Army To Pay $4 Million To Families Of Couple Killed By Soldiers Tied To Extremist Group
The Army has agreed to pay $4 million to settle a lawsuit by the families of a Marysville, Washington man...

The Army has agreed to pay $4 million to settle a lawsuit by the families of a Marysville, Washington man and his girlfriend who were killed in 2011 by a group of renegade soldiers — led by another Washington man — intent on overthrowing the government and starting a race war.
The unusual settlement, reached after months of mediation, includes $1.7 million for the family of Michael Roark, a former Marysville soldier who became entangled with the group of extremists soldiers while stationed at Fort Stewart, Georgia. Roark was killed by the group of soldiers — along with his 17-year-old girlfriend, Tiffany York — because the extremist soldiers worried they couldn’t trust him.
The killings were ordered by the leader of the group, Army Pvt. Isaac Aguigui, of Chelan.

FEAR's leaders, clockwise from top-left: Michael Burnett, Anthony Peden, Christopher Salmon, Isaac AguiguiWikimedia Commons
Aguigui is serving life without parole for the murder of his pregnant wife, an Army sergeant whom he strangled. He then used the $500,000 the military gave him in death benefits to finance plans that included poisoning Washington’s apple crop, bombing a public park in Savannah, Georgia, and assassinating then-President Barack Obama.
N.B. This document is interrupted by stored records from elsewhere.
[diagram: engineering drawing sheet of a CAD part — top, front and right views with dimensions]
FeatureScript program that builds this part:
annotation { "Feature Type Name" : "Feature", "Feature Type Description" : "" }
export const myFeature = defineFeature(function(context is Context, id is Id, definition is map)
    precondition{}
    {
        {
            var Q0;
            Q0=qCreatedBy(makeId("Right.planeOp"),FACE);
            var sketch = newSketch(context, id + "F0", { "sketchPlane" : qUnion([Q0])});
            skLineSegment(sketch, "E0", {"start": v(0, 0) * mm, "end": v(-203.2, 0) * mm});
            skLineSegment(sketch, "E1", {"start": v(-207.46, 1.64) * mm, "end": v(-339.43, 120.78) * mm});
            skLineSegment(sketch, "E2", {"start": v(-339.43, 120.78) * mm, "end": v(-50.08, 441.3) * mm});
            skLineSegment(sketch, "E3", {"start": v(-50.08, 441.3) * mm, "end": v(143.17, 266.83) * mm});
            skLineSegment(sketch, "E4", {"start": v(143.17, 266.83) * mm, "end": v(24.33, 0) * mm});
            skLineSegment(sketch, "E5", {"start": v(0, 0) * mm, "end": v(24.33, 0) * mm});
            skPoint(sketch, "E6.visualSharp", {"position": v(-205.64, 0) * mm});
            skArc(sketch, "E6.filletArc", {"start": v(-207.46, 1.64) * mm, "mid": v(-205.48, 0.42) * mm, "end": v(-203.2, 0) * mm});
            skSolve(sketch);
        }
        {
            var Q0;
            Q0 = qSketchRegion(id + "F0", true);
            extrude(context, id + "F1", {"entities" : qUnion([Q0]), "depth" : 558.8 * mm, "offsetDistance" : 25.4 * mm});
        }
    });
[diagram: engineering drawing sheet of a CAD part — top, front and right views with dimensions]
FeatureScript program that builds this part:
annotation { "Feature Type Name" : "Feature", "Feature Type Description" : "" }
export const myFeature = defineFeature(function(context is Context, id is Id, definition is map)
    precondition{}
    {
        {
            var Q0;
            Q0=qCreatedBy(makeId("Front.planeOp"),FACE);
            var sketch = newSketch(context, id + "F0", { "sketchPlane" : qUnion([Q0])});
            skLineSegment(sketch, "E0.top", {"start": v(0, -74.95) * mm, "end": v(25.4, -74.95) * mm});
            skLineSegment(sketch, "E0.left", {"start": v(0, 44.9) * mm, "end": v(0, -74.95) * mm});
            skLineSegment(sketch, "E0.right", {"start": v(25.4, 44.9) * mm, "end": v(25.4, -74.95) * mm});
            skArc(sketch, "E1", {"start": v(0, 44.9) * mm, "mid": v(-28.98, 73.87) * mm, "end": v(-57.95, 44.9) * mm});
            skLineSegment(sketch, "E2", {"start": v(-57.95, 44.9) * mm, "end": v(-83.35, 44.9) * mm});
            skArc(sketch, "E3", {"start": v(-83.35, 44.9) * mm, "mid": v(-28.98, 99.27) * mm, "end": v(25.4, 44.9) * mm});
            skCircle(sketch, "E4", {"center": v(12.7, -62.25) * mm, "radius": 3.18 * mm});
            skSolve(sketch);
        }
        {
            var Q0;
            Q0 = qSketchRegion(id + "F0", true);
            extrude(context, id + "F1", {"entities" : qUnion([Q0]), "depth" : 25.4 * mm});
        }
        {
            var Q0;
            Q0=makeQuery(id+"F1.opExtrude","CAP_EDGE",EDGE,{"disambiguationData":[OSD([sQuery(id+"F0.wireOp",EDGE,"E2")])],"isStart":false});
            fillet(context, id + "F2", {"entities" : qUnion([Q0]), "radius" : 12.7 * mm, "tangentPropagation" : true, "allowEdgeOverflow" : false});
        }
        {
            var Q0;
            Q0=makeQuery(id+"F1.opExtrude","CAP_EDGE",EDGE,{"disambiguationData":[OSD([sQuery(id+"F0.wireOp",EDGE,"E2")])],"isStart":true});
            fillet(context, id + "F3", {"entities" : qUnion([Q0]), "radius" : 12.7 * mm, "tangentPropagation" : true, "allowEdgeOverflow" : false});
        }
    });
The settlement is striking because the Army had already succeeded in having the claims filed by Roark’s parents — Tracy Jahr, of Marysville, and Brett Roark, of Daytona Beach, Florida — dismissed in 2016. U.S. District Court Judge Barbara Rothstein said she had no choice but to comply with a doctrine that prevents the military from being sued for injuries arising from military service.
However, in allowing the York case to trial, Rothstein said the jury in that case would be told that both the Army and the FBI knew Aguigui posed a “substantial risk” to the public at least two months before Roark and York were killed, but did nothing.
The York case in U.S. District Court in Seattle relied on claims filed by York’s parents. Meantime, Roark’s parents had appealed Rothstein’s dismissal to the 9th Circuit Court of Appeals when the Department of Justice in Washington, D.C., agreed to take both cases into mediation, said Brian Brook, the New York attorney representing the two families.
That was last June. The case settled earlier this month.
“At the end of the day, the government agreed to pay the Roark parents $1.7 million — for a dismissed case,” Brook said. “If you can find a precedent for that, I’d be interested to know about it.”
Tiffany York’s parents, Timothy York, of Kerman, California, and Brenda Thomas, of Richmond Hill, Georgia, will receive $2.3 million for their daughter’s death.
The Army, in a pair of settlement stipulations, admitted no liability or blame. The Army did not respond to a request for comment.
“The government does not admit any wrongdoing,” Brook said. “But from my clients’ perspective, the payments in settlement of their claims is a tacit admission that mistakes were made, and without the continued stress of pending litigation.”
“Ultimately, none of this is close to compensation for the loss of their children,” he said.
Brook uncovered significant evidence that the Army knew Aguigui was a threat, including that he had almost certainly strangled his pregnant wife, Army Sgt. Dierdre Wetzger, six months before Roark and York were killed.
That investigation languished, however, while the Army went ahead and paid Aguigui $500,000 in death benefits, which he used to recruit and fund his private extremist militia on base, which he called FEAR — an acronym for “Forever Enduring, Always Ready.” He used some of that money to buy $32,000 in firearms from a Wenatchee gun store in September 2011, according to court documents.
Aguigui joined the Army after being home schooled in Chelan. He recruited troubled soldiers with drugs, video games and big talk of overthrowing the government, and he attracted a handful of followers into FEAR, including Roark, by the winter of 2011.
However, Roark got into trouble and was discharged, and according to court documents and news reports, Aguigui worried he might give away their plans. In December, Roark and York were lured into the woods outside the base, where another member of the group, former Sgt. Anthony Peden, a heroin-addicted combat veteran of the Afghanistan and Iraq wars, shot York, a high-school junior.
Another FEAR member, Pvt. Christopher Salmon, forced Roark to his knees and shot him as he begged for his life, according to evidence at the trials.
Aguigui and Salmon were sentenced to life without parole for those killings. Peden was given life with parole, with the judge citing his extensive combat record and his suffering from a traumatic brain injury.
As much as anything else, the Aguigui saga has shone a light on an issue that the military has struggled with for years — the existence of extremists within its ranks, said Ryan Lenz, a senior investigative writer for the Southern Poverty Law Center, which tracks extremists and militias.
The phenomenon seen in the Aguigui case is not new, but it is always disturbing because almost every extremist group has an end game of violence in mind, be it a race war or a confrontation with the federal government.